WHAT YOU NEED TO DO: Return every line of the rows below that contains the string "Good", treating uppercase and lowercase letters as distinct.

DATASET ENTRIES:
----------

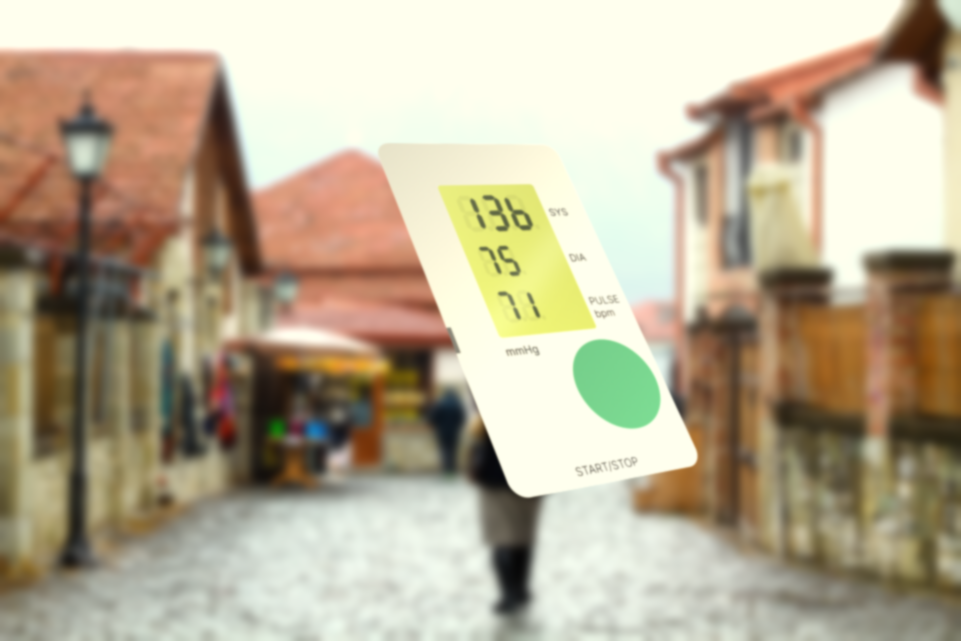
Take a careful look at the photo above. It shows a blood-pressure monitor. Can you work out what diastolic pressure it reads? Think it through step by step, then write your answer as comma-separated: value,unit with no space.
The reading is 75,mmHg
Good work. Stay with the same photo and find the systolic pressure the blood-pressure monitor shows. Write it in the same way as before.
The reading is 136,mmHg
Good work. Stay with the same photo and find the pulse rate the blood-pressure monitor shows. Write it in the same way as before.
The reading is 71,bpm
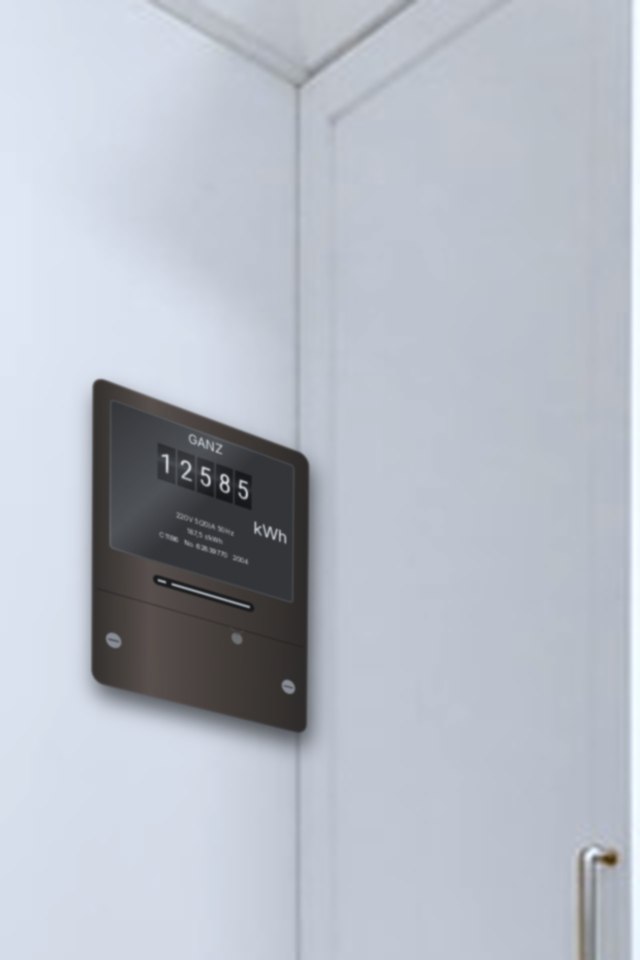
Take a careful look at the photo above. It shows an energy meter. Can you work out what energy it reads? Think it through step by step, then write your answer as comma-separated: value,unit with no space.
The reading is 12585,kWh
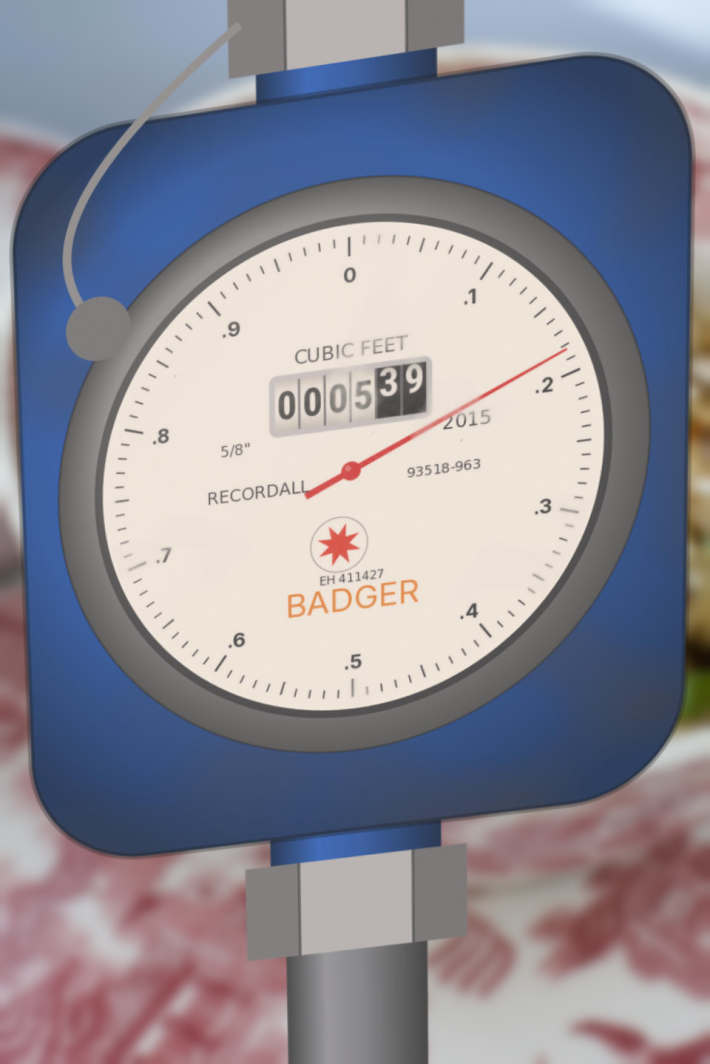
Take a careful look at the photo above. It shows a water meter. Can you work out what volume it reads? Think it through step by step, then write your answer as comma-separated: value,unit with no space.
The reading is 539.18,ft³
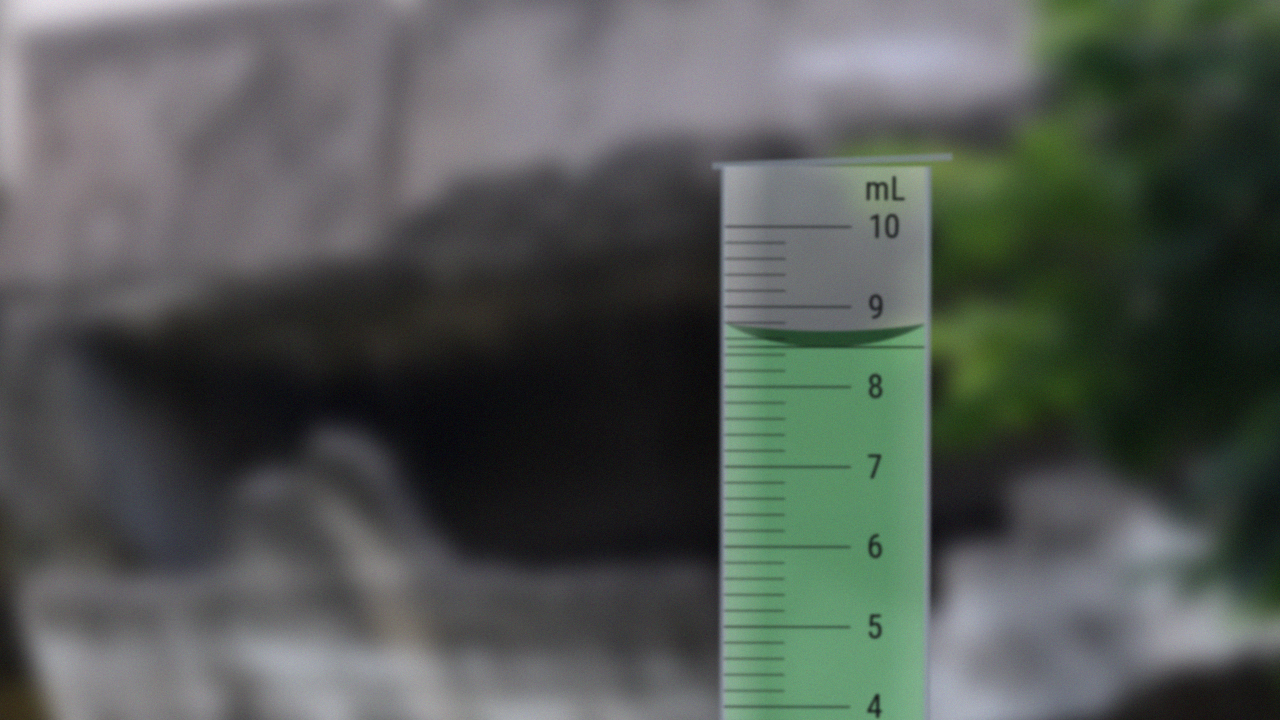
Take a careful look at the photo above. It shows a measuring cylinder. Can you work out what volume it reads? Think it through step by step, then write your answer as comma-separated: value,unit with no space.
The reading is 8.5,mL
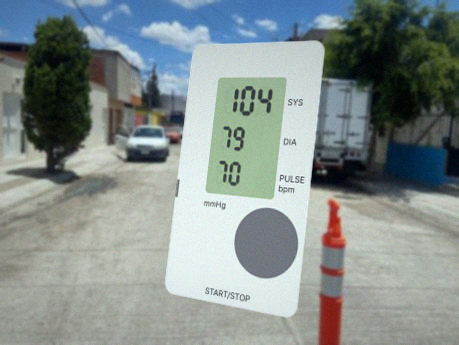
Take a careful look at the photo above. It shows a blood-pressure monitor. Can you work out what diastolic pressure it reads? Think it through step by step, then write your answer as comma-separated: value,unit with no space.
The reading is 79,mmHg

----------

RESULT:
Good work. Stay with the same photo and find the systolic pressure the blood-pressure monitor shows. Write it in the same way as before.
Good work. Stay with the same photo and find the pulse rate the blood-pressure monitor shows. Write it in the same way as before.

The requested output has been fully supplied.